Threats: The biggest threat to the industry that I see is the lack of infrastructure. Attempts are being made to add storage and improve infrastructure, but most of them are stopped dead in their tracks. A large-scale example is the upstate New York storage project. There is a dormant salt cavern with enough capacity to store all of New York’s propane supply for an entire heating season, with virtually no environmental risk, yet the project faces a mountain of opposition. On a smaller scale, I hear the same complaint from marketers from Maryland to Maine. Installing a new storage tank or adding additional storage is very difficult. It’s not uncommon for it to take a marketer several years before they have all of the approvals they need to add one 30,000-gallon storage tank.

How then can the propane industry prosper in the coming years?

From a legislative standpoint, we need to continue to work with local, state and national regulatory authorities so they can better understand the needs of our industry.

At the marketer level, we need to continue with public outreach efforts to educate consumers about the diverse range of propane applications. Once the word is out, demand will become more ratable, and with improved infrastructure, propane can finally break free from its stigma of being expensive and hard to find in the winter.

What does your generation offer to the propane industry that previous generations did not?

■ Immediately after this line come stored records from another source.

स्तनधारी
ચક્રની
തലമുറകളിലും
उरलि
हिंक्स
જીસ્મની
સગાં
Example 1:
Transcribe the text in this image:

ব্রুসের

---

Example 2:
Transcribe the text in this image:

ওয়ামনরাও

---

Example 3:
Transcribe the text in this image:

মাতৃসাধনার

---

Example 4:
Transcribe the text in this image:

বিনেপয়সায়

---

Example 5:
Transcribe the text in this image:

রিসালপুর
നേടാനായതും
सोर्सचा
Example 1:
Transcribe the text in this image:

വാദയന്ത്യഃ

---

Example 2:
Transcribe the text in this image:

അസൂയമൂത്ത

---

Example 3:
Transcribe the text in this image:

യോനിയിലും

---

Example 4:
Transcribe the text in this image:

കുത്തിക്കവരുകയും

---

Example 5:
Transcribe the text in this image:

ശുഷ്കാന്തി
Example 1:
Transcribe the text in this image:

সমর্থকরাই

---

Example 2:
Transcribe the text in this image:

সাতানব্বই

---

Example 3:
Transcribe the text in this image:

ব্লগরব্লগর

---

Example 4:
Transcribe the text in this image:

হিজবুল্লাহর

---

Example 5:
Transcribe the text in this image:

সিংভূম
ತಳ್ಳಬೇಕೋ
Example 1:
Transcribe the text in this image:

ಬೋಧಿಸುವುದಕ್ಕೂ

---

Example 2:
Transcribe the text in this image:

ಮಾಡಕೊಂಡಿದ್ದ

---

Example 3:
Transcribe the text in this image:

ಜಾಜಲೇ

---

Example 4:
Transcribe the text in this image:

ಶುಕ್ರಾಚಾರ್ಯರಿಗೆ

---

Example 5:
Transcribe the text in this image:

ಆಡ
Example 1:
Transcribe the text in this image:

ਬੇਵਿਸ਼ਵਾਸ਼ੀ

Our generation can connect with customers more easily than ever, and that has to be taken advantage of. Technological advances allow us to improve our customer experience and our own businesses at the same time. The amount of information we can gather and use in marketing efforts is incredible. Several of our customers have employed full-time or third-party marketing experts, and the results they’ve gotten from those investments have been extremely positive. As younger generations enter the industry, we bring an entirely new network of people with us. We need to make sure we’re getting our message out, and we have the tools to do it more effectively than ever before.

What specific technologies are you using (or plan to use) to support business operations?

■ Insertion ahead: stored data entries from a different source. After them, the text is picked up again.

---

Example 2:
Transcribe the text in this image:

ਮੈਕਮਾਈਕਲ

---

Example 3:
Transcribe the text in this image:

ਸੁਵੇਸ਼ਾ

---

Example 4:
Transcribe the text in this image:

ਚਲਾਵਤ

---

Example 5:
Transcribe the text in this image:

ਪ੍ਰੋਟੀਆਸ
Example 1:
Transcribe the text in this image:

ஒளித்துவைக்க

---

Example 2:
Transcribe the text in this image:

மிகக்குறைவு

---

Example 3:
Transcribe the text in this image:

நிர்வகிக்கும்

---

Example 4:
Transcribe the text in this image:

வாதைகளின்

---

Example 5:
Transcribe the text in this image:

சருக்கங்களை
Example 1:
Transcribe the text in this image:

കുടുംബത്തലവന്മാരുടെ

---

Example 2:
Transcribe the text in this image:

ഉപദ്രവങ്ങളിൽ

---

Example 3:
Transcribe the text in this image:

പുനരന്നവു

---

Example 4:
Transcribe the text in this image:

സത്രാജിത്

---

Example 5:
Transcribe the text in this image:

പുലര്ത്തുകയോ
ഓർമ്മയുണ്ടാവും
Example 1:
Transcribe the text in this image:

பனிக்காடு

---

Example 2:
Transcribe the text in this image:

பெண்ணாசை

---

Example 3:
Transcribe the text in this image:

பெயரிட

We use remote tank monitoring to help us manage our customers’ supply. We are able to get real-time tank percentages, which really helps us with load scheduling. Many of our customers are set up so they never have to call us to order gas. They let us watch their tanks and send transport loads in as needed. It’s a big help to them during the peak season when things are hectic. If they get busy and forget to order a load, they can be in big trouble. If we can see their tanks, that won’t ever happen.

On-board scanning is another technology we’re starting to see. The transport companies who haul for us have scanners in their trucks, so they can get us BOLs and other paperwork almost in real time. This allows us to pass information to our customers much faster, which everyone seems to want these days.

Is there anything else you’d like to tell us about yourself, your company and/or the propane industry?

On a personal level, the propane industry has treated me very well so far in my early career. I hope to continue working in the industry until retirement, as I really love the people I work with and the customers we do business with. By the time my career is over, I hope to have contributed as much to the industry as my mentors have. I’m currently involved in several state associations throughout the Northeast, and I hope to one day get involved at the national level. Our owner sits on the NPGA supply committee, and has served on countless other boards and committees throughout her career. The work she has done has most certainly changed the industry for the better. I hope to accomplish the same. As a company, I believe that what we’re doing at Global Gas can help bring positive change to the industry. Our team has extensive experience across all sectors of the industry – retail, wholesale and transportation. With that experience, we help our customers make informed supply decisions, but we also bring that knowledge to producers to help them better understand the needs of the independent marketers. We’re in a unique position that allows us to act as a liaison between the producer and marketer, and with our experience sitting on both sides of the table, we hope to improve the supply sector of the industry.